The poets had different views. Yeat’s wanted to see Germany defeated, but was hesitant to throw his support behind an imperialist empire that had not given his home country of Ireland Home Rule. May Sinclair was a volunteer in an Ambulance corps in Belgium. She felt betrayed and and expressed her betrayal in her poem “Journal” after finding out she was no longer welcome in the ambulance corps. Thomas Hardy only wrote three patriotic poems because he claimed he did not write patriotic poems well; most of his poems were darker and much sadder. Kipling recalled and compared the war to the Boer War and expanded to “Tin Fish” (submarines) and the well known poem “My Boy Jack.” 
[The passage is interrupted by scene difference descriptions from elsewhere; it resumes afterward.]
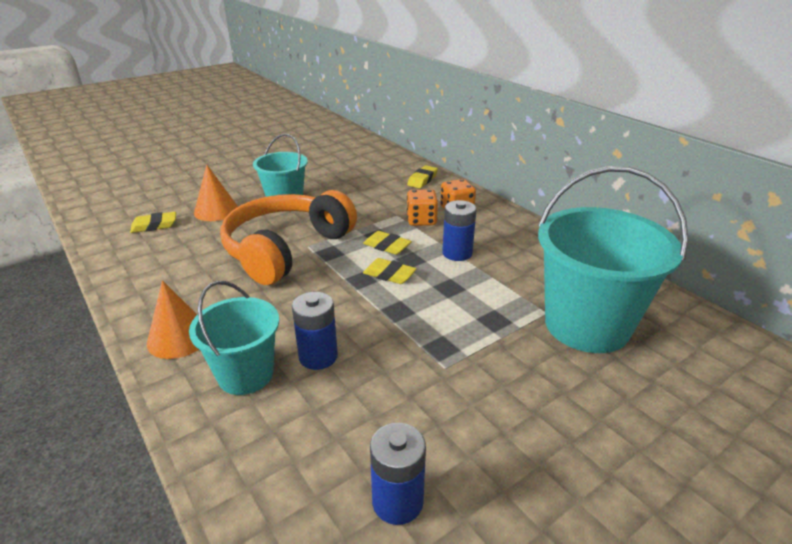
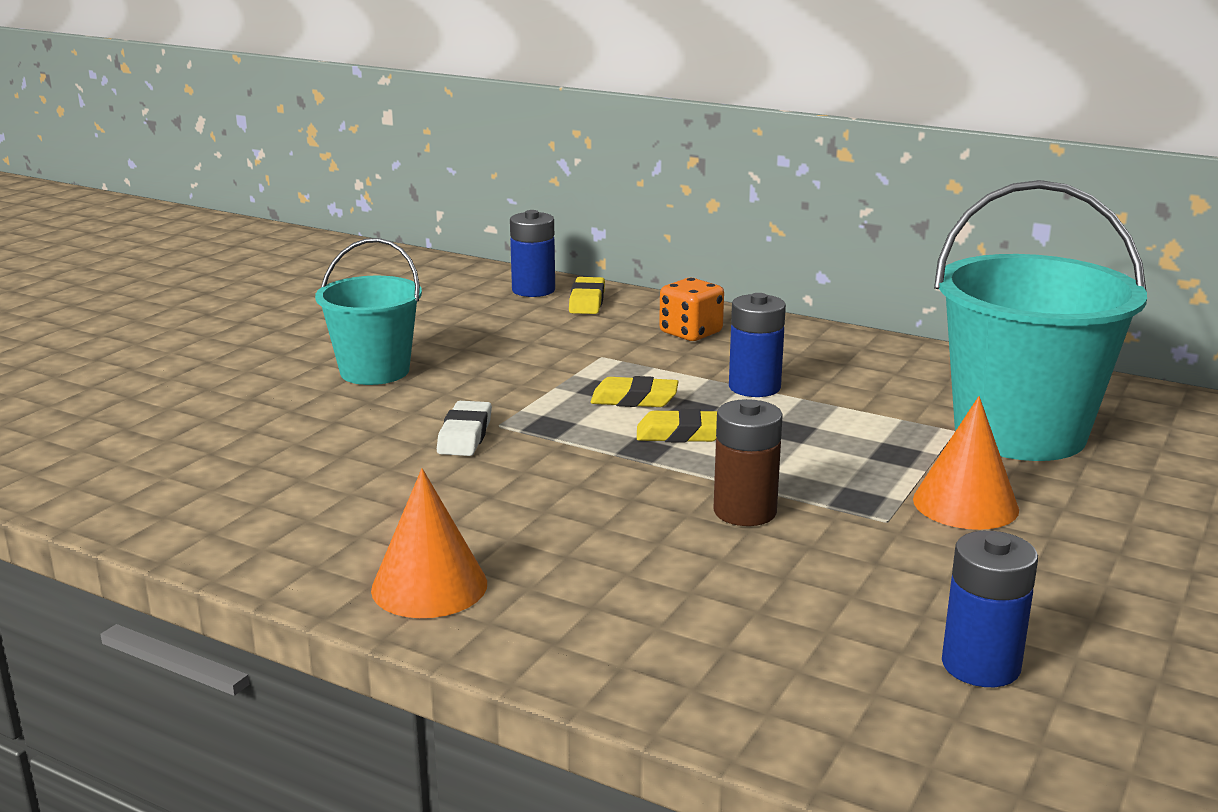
camera: 25 degrees left, 10 degrees down
(154, 226) = (157, 452): yellow eraser -> none
(216, 210) = (255, 408): orange cone -> orange cone (965, 504)
(245, 374) = (604, 600): turquoise bucket -> none
(286, 249) = (465, 436): orange headphones -> white eraser
(318, 356) = (691, 552): blue battery -> blue battery (533, 290)
(372, 337) = (745, 511): none -> brown battery
(421, 220) = (650, 356): orange dice -> none

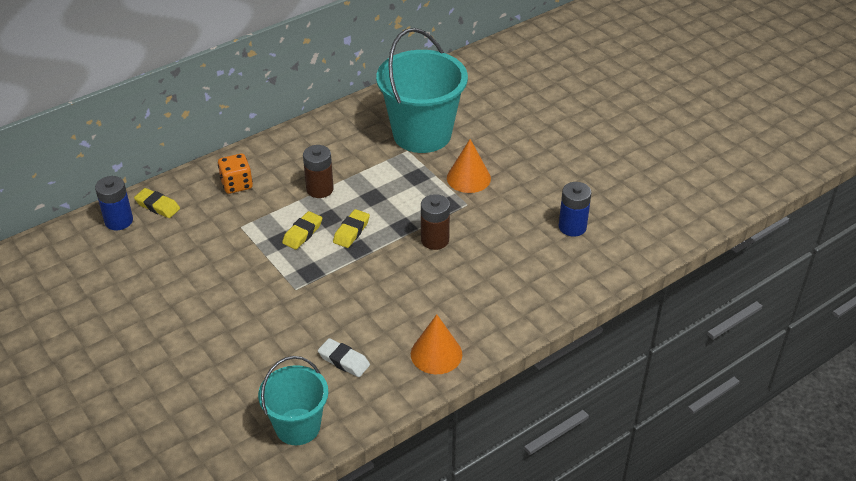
camera: 65 degrees left, 20 degrees up
(374, 371) = (188, 318): turquoise bucket -> turquoise bucket (297, 426)
(465, 436) = (299, 304): white eraser -> white eraser (344, 360)
(754, 387) = (320, 189): blue battery -> brown battery

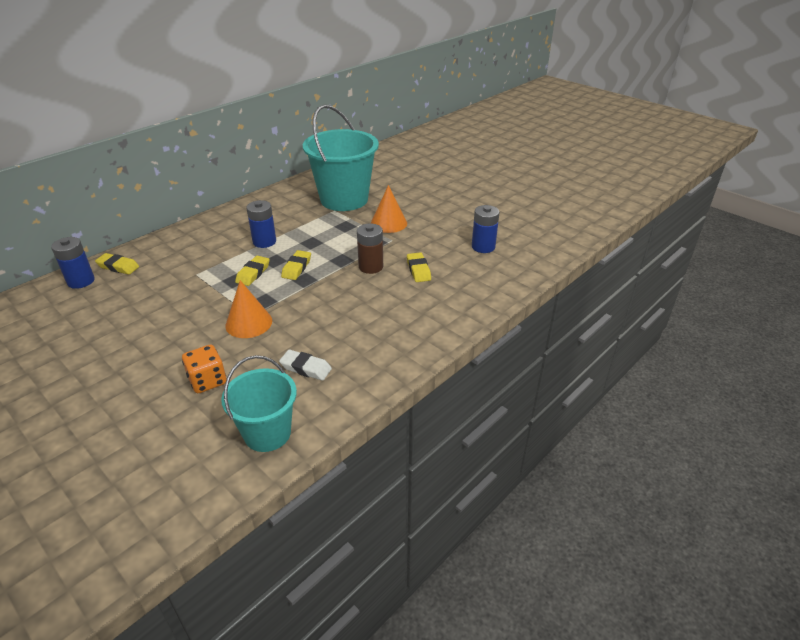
camera: 10 degrees left, 5 degrees down
(236, 184) = (190, 245): orange dice -> orange dice (207, 381)
(320, 189) = (264, 242): brown battery -> blue battery
(436, 354) = (392, 352): orange cone -> orange cone (249, 323)
(488, 251) = (418, 270): none -> yellow eraser

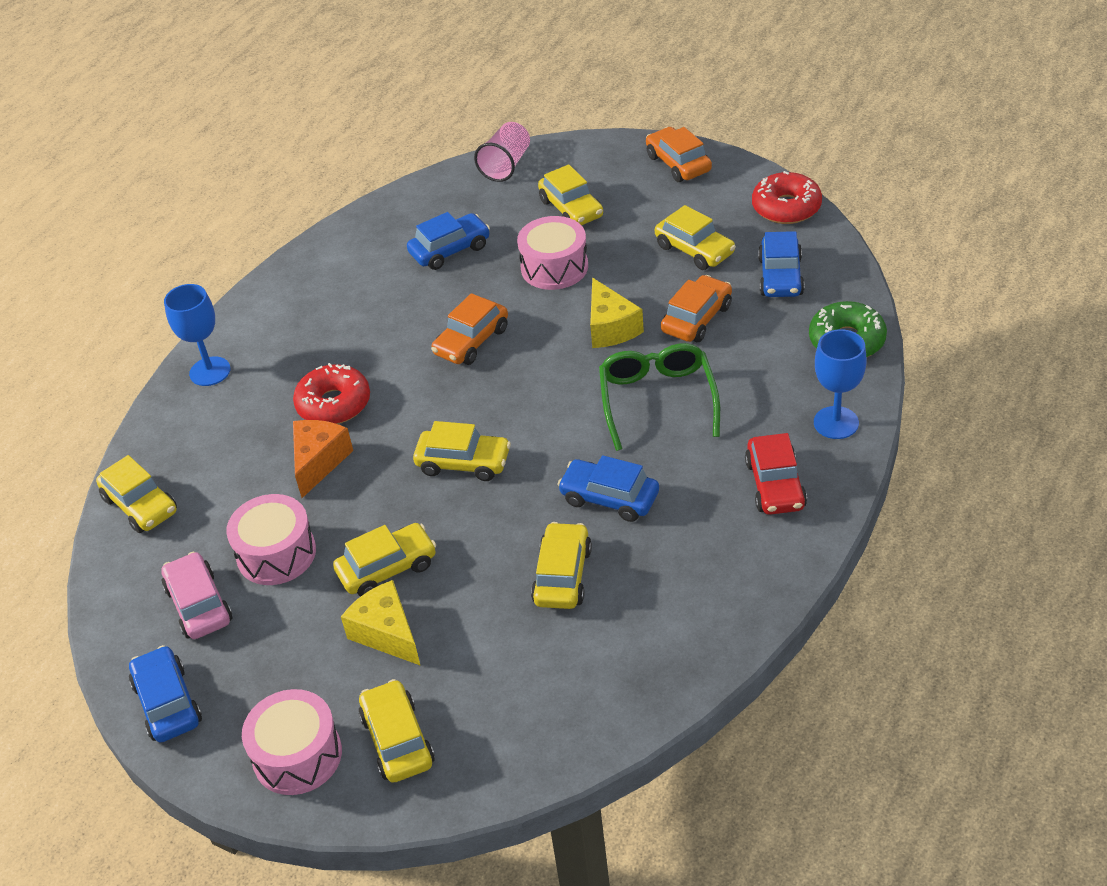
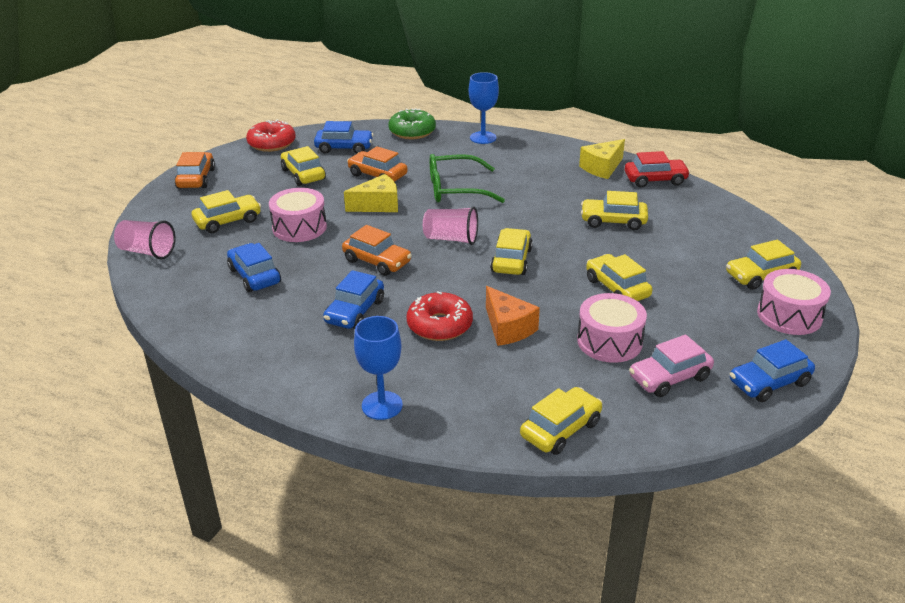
camera: 95 degrees left, 10 degrees down
(319, 462) = (508, 328): orange cheese -> orange cheese turned 135 degrees counterclockwise
(387, 633) = (676, 285): yellow cheese -> yellow cheese (602, 168)
(521, 403) = (451, 239): none -> pink cup
(609, 498) = (545, 206): blue car -> blue car (355, 311)
(678, 163) = (196, 178): orange car -> orange car turned 120 degrees clockwise
(694, 250) = (303, 174): yellow car -> yellow car turned 75 degrees counterclockwise
(775, 485) = (533, 156): red car -> red car (655, 180)

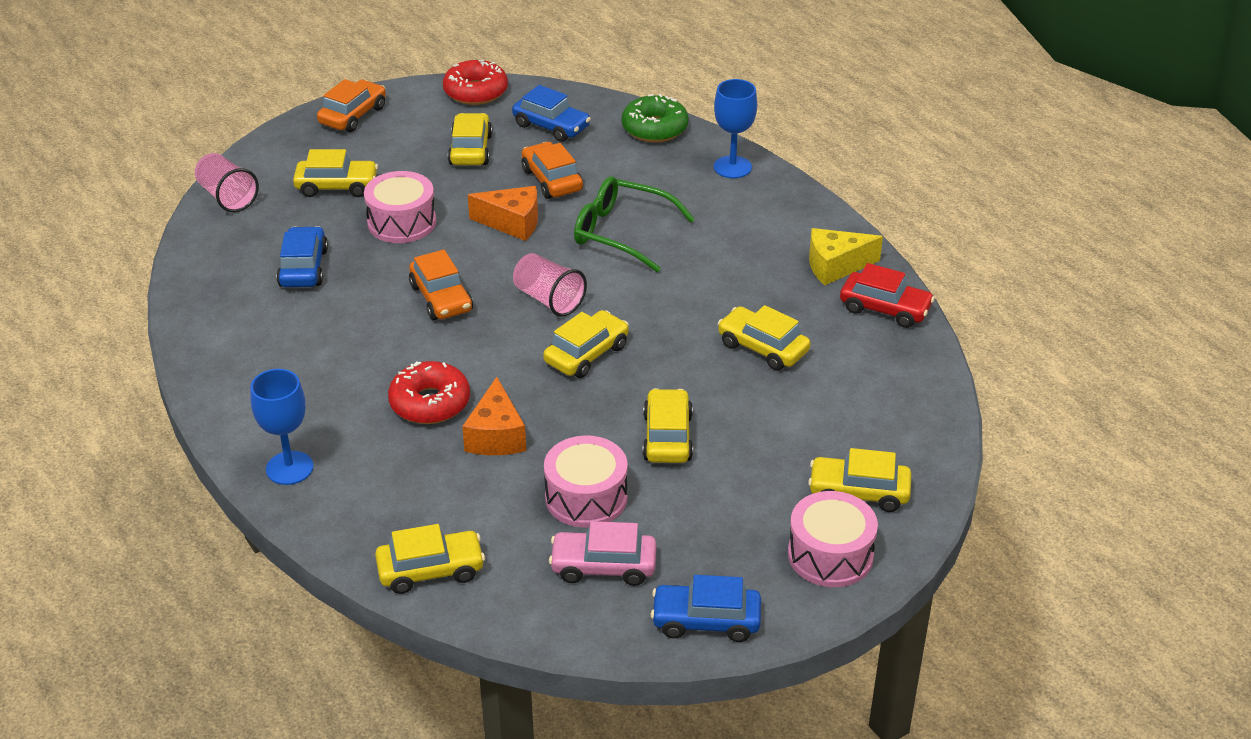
camera: 30 degrees right, 5 degrees up
(355, 311) = (362, 351): blue car -> none
(378, 205) = (512, 223): yellow cheese -> orange cheese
Wilfrid Gibson manages to capture life of the front line soldier in “Between the Lines”although he only drove trucks in the war, in London. Margaret Postgate Cole wrote the moving “The Falling Leaves” far removed from the war. Wilfred Owen experienced the war first hand. “Anthem for Doomed Youth” and “Disabled” show the realities of the war. That reality is reinforced by the fact that Owen was killed one week before the armistice. 

Kendall combines some well known wartime poets with some obscure poets. Not every poet is in this collection, but the range and variety are very well done. This collection is an excellent reference for anyone interested in World War I or poetry of the early twentieth century. This is a book worthy of any bookshelf.